What you have to do | Skip every line before the one containing "yazımı nedir? Türk Dil Kurumu (TDK) kıla", then copy that line and the rest of the entries below exactly, through the last line.

Extracted data |

↓↓↓

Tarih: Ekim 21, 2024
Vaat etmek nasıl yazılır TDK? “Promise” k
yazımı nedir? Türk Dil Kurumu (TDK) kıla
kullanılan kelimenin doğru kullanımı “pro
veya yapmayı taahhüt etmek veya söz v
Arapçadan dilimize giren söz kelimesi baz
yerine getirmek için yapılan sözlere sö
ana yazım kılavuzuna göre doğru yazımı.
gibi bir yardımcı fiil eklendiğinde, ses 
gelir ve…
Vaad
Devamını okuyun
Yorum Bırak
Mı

↑↑↑

Response box |
yazımı nedir? Türk Dil Kurumu (TDK) kıla
kullanılan kelimenin doğru kullanımı “pro
veya yapmayı taahhüt etmek veya söz v
Arapçadan dilimize giren söz kelimesi baz
yerine getirmek için yapılan sözlere sö
ana yazım kılavuzuna göre doğru yazımı.
gibi bir yardımcı fiil eklendiğinde, ses 
gelir ve…
Vaad
Devamını okuyun
Yorum Bırak
Mı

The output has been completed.